Business models & moats

What makes a durable business

A business model describes how a company creates, delivers, and captures value. A competitive moat describes why competitors can't easily replicate or take that value away. Both matter for long-term equity valuation — a great business model without a moat will eventually see its economics competed away.

Warren Buffett popularized the moat concept. Moats come in several forms: brand strength (Coca-Cola, Apple), network effects (Visa, Mastercard, social platforms), switching costs (enterprise software like Salesforce, Oracle), cost advantages (scale, proprietary manufacturing), and regulatory protection (utilities, certain financial licenses).

The practical test: can a well-capitalized competitor enter this market and compete away the company's margins over 5-10 years? If yes, the moat is weak.

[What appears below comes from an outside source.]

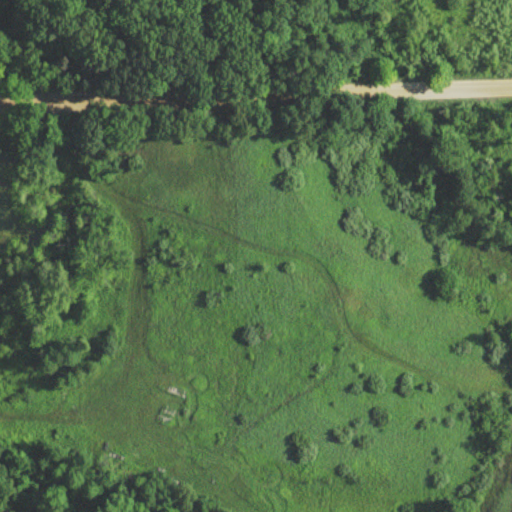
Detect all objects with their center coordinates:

If the answer is no — because of switching costs, network effects, or brand loyalty — you have a durable business worth paying a premium for.

Moat vs valuation

A strong moat doesn't guarantee a good investment. A wonderful company at a terrible price is still a bad investment in the medium term. The most reliable wins come from finding strong moats at reasonable prices — not paying 50x sales for a business that may never earn enough to justify it.

Revenue model types

Subscription/recurring revenue models (SaaS, streaming, insurance) produce highly predictable, sticky cash flows. Once a customer subscribes, they tend to stay — making revenue forecasting easier and customer acquisition costs amortizable over a long relationship. The key metrics are ARR (annual recurring revenue), churn rate, and net revenue retention.

Transaction-based models (payments, e-commerce, marketplaces) scale with volume — their revenue grows proportionally with how much activity flows through the platform. Network effects often reinforce these models: more buyers attract more sellers, which attracts more buyers. But they can be highly cyclical in economic downturns.

Asset-heavy models (manufacturing, mining, utilities, real estate) require continuous capital reinvestment to maintain their earnings base. They often produce stable cash flows but limited growth and are heavily affected by commodity prices, interest rates, and depreciation.

Analyzing competitive position

Gross margins are the clearest signal of pricing power. A company maintaining 60%+ gross margins for years in a competitive industry has something rivals can't replicate — it's charging a premium that customers accept. Margin compression over time signals a weakening competitive position.

Research & development intensity (R&D as % of revenue) indicates how much a company is investing in its future competitive position. For technology companies, sustained high R&D as a percentage of revenue often predicts future product cycles. For mature companies, declining R&D can signal harvesting a business at the expense of future competitiveness.

Customer concentration is a moat risk. A company generating 40% of revenue from its top 3 customers has limited pricing power with those customers and significant earnings risk if any of them leaves. Diversified customer bases indicate genuine product-market fit rather than a few critical relationships.